Вспомнила притчу про мудреца, который говорил своим спутникам делать что-то странное, необъяснимое. А потом их глупым действиям находился какой-то глубокий, невидимый им, но внятный мудрецу смысл. Сначала он приказал продырявить лодку бедных рыбаков, и она утонула, потом велел убить встречного прохожего и напоследок, не взяв никакой платы, восстановил разрушенную стену в селении, жители которого отказали ему в крове и пище. А потом он объяснил смысл этих поступков. Лодку затопили, чтобы ее не захватил гнавшийся за ними и отбиравший все суда царь-тиран, прохожий шел убить своего сына, а стена принадлежала сиротам, и там был клад, который они потом найдут.

Помню, однажды я встретила на улице человека с ведром снега. Удивилась, куда можно нести ведро снега, хотя кругом сугробы. Но мудрец, пославший его, наверняка знал, зачем это нужно. Так и меня тот мудрец послал в эту несвежую постель, а смысла еще не открыл.

Звездочет все еще усердствовал, весь вспотел.

Потом откинулся на спину, закурил и спросил довольным тоном:

— Ну как?

Ответила:

— Как Донна Эльвира, которая узнала, что это Лепорелло.

— Что?

Он даже не понял.

Ловко завязал презерватив узлом, прежде чем выбросить его в помойное ведро. Ухмыльнулся, позевывая:

— Чайная ложечка вот этой жидкости хозяйничает человеком — заставляет его делать что она захочет! Какое унизительное рабство!

Он почти сразу засопел.

Попыталась заснуть — не вышло. Кровать неудобная, мягкая, проваливаешься как в перину. И что за постельное белье? Кто здесь спал до меня?

В голову все время лез тот насмешливый взгляд в зеркале. Снова и снова глаза той девчонки повторяли, что мне не поможет никакая прическа. И если меня видят такой, значит, я и на самом деле такая.

И всю ночь бился мотылек в окно.

Испугалась увидеть этого человека утром. А еще больше — увидеть себя с ним. Тихо оделась, подняла с пола его вещи, брюки, рубашку, аккуратно сложила на стуле и ушла.

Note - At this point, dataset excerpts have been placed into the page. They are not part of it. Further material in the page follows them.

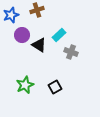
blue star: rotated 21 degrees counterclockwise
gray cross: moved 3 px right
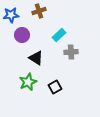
brown cross: moved 2 px right, 1 px down
blue star: rotated 14 degrees clockwise
black triangle: moved 3 px left, 13 px down
gray cross: rotated 24 degrees counterclockwise
green star: moved 3 px right, 3 px up
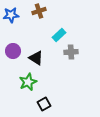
purple circle: moved 9 px left, 16 px down
black square: moved 11 px left, 17 px down
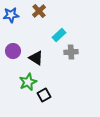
brown cross: rotated 24 degrees counterclockwise
black square: moved 9 px up
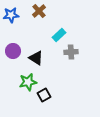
green star: rotated 12 degrees clockwise
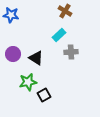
brown cross: moved 26 px right; rotated 16 degrees counterclockwise
blue star: rotated 14 degrees clockwise
purple circle: moved 3 px down
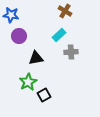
purple circle: moved 6 px right, 18 px up
black triangle: rotated 42 degrees counterclockwise
green star: rotated 18 degrees counterclockwise
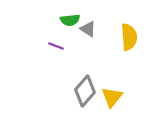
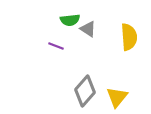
yellow triangle: moved 5 px right
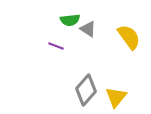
yellow semicircle: rotated 32 degrees counterclockwise
gray diamond: moved 1 px right, 1 px up
yellow triangle: moved 1 px left
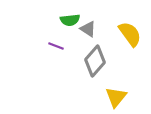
yellow semicircle: moved 1 px right, 3 px up
gray diamond: moved 9 px right, 29 px up
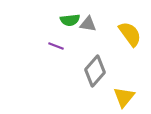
gray triangle: moved 5 px up; rotated 24 degrees counterclockwise
gray diamond: moved 10 px down
yellow triangle: moved 8 px right
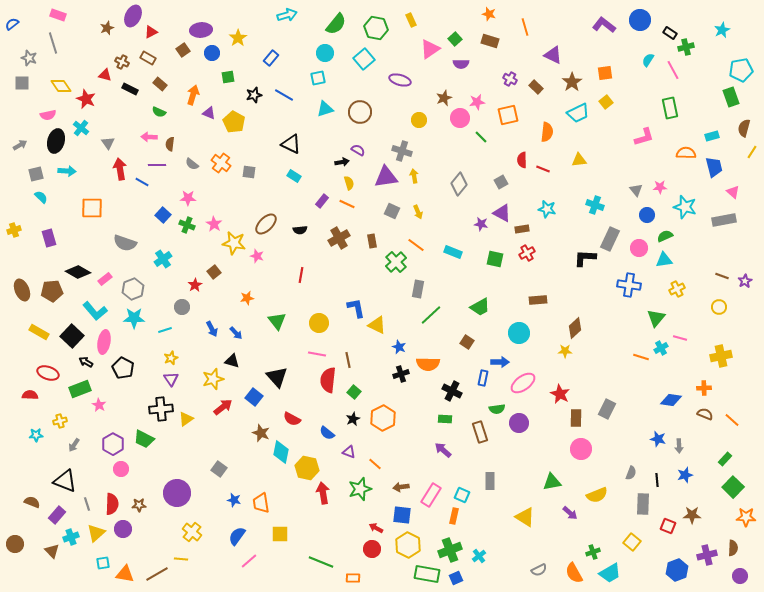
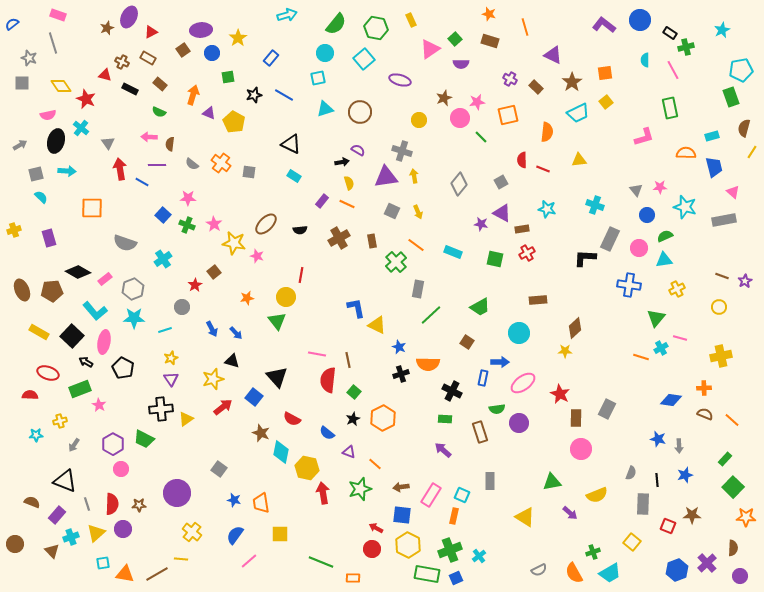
purple ellipse at (133, 16): moved 4 px left, 1 px down
cyan semicircle at (648, 60): moved 3 px left; rotated 32 degrees counterclockwise
yellow circle at (319, 323): moved 33 px left, 26 px up
blue semicircle at (237, 536): moved 2 px left, 1 px up
purple cross at (707, 555): moved 8 px down; rotated 30 degrees counterclockwise
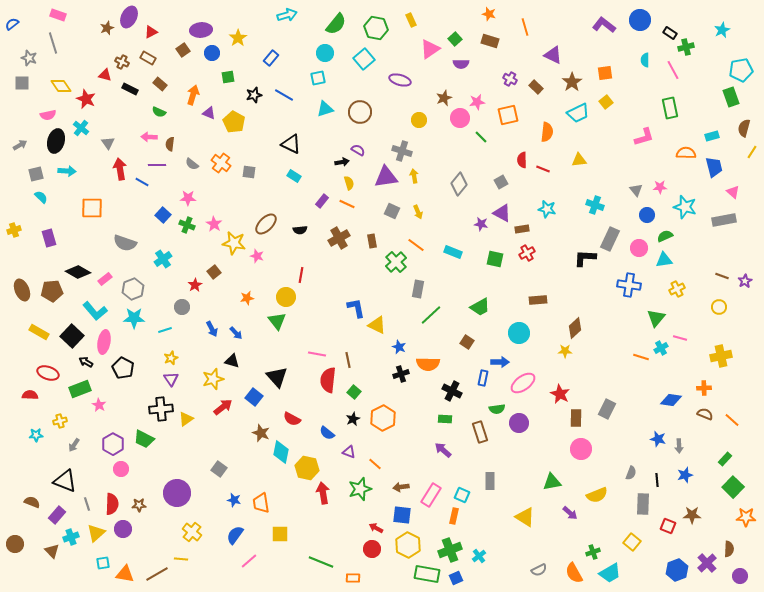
brown semicircle at (733, 548): moved 4 px left, 1 px down
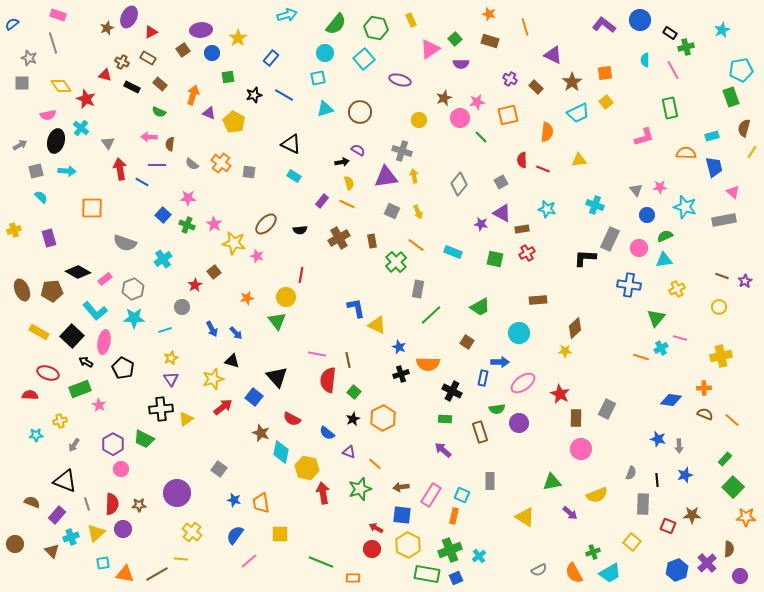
black rectangle at (130, 89): moved 2 px right, 2 px up
gray square at (36, 174): moved 3 px up
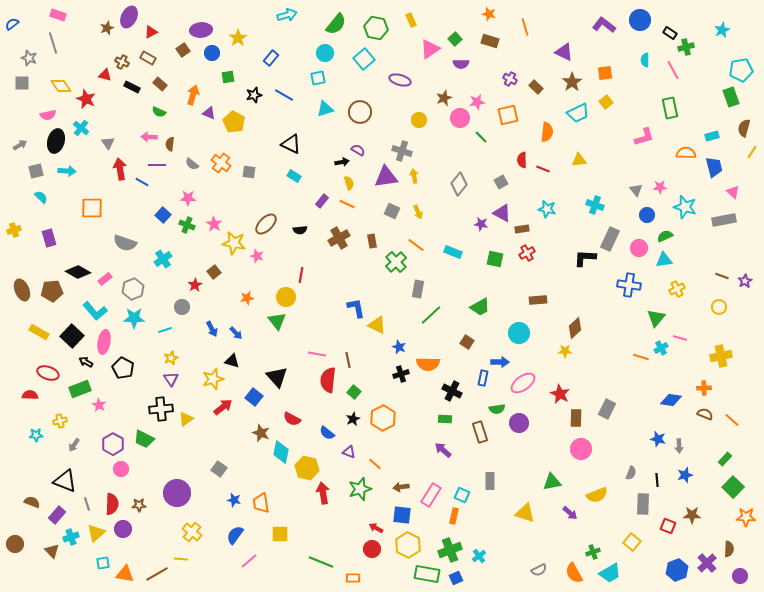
purple triangle at (553, 55): moved 11 px right, 3 px up
yellow triangle at (525, 517): moved 4 px up; rotated 15 degrees counterclockwise
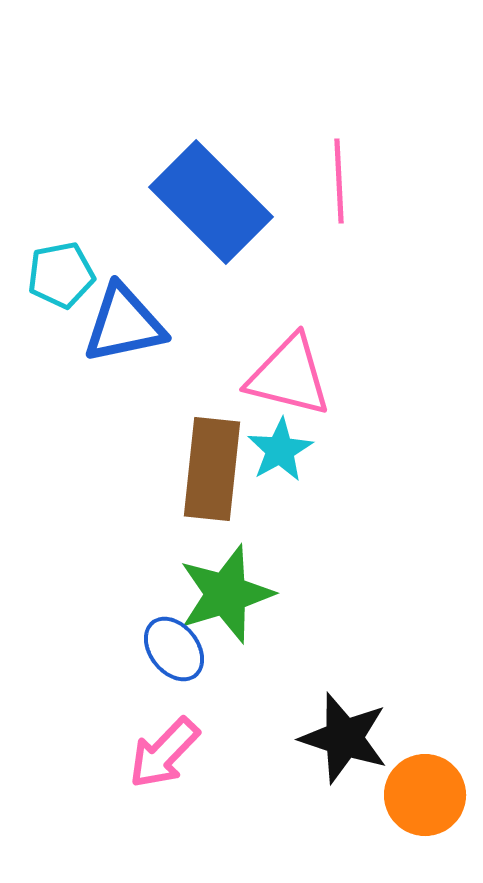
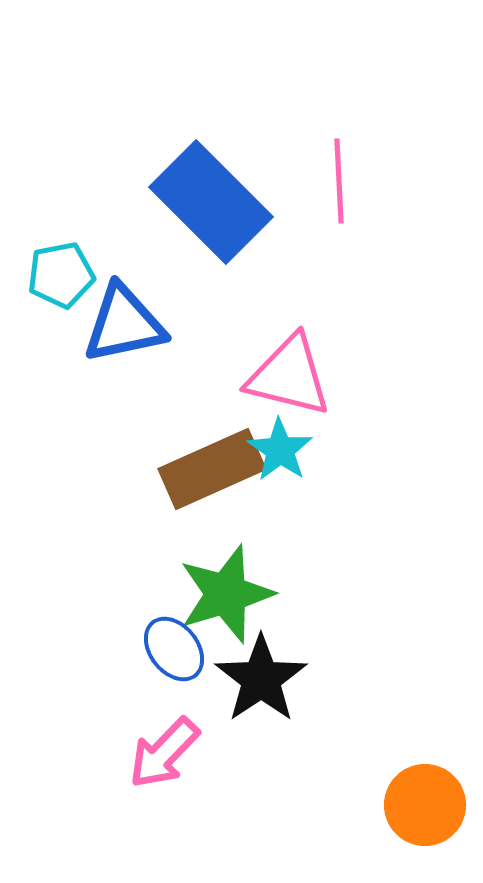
cyan star: rotated 8 degrees counterclockwise
brown rectangle: rotated 60 degrees clockwise
black star: moved 83 px left, 59 px up; rotated 20 degrees clockwise
orange circle: moved 10 px down
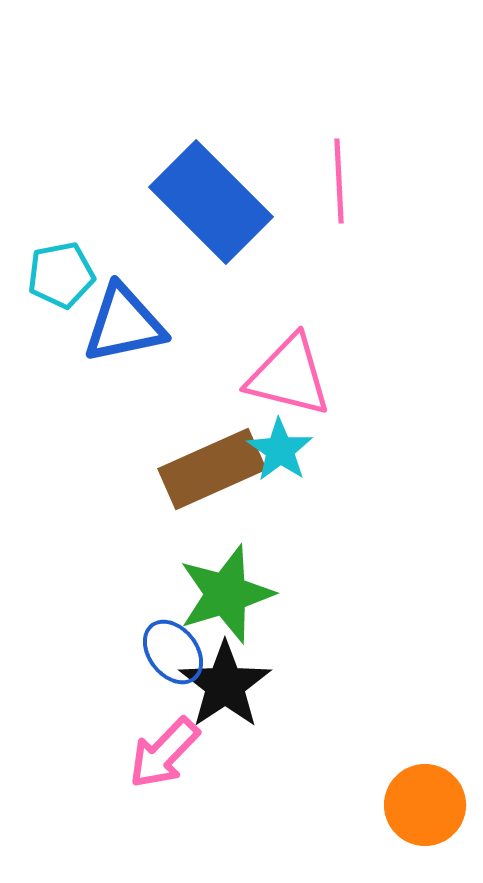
blue ellipse: moved 1 px left, 3 px down
black star: moved 36 px left, 6 px down
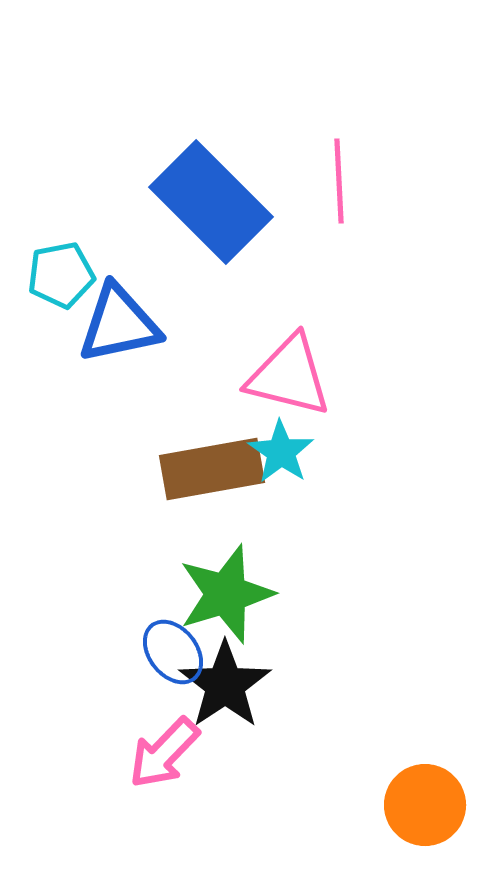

Уже рассветало. Город был тихий, пустой, гулкий. Даже тополиный пух замер вдоль тротуаров залежами.

Прошла сквозь строй заночевавших у депо трамваев.

Когда подходила к зоопарку, открылась картина, как из притчи. По трамвайным путям вели мою слониху. Шла куда-то, не торопясь, раскачиваясь, похлопывая ушами, обнюхивая хоботом мостовую и рельсы, вздымая вихри пуха. Мудрец знает, куда и зачем ее вели.

Вернулась домой, и ужасно захотелось помыться. Сначала приняла душ, потом налила ванну. Легла отмокать.

Лежала и смотрела, как волоски на коже по всему телу покрываются пузыриками.

Вдруг захотелось уйти под воду совсем, с головой. Стать водяной обезьяной.

Достала из шкафчика трубку для подводного плавания, которую купила когда-то и ни разу не пользовалась. Погрузилась, замерла.

Под водой такая странная тишина, что скорее шум. Все слышно, даже то, чего так не слышишь. Только все доносится через какую-то плотную перепонку. И громче всего пульс стучит.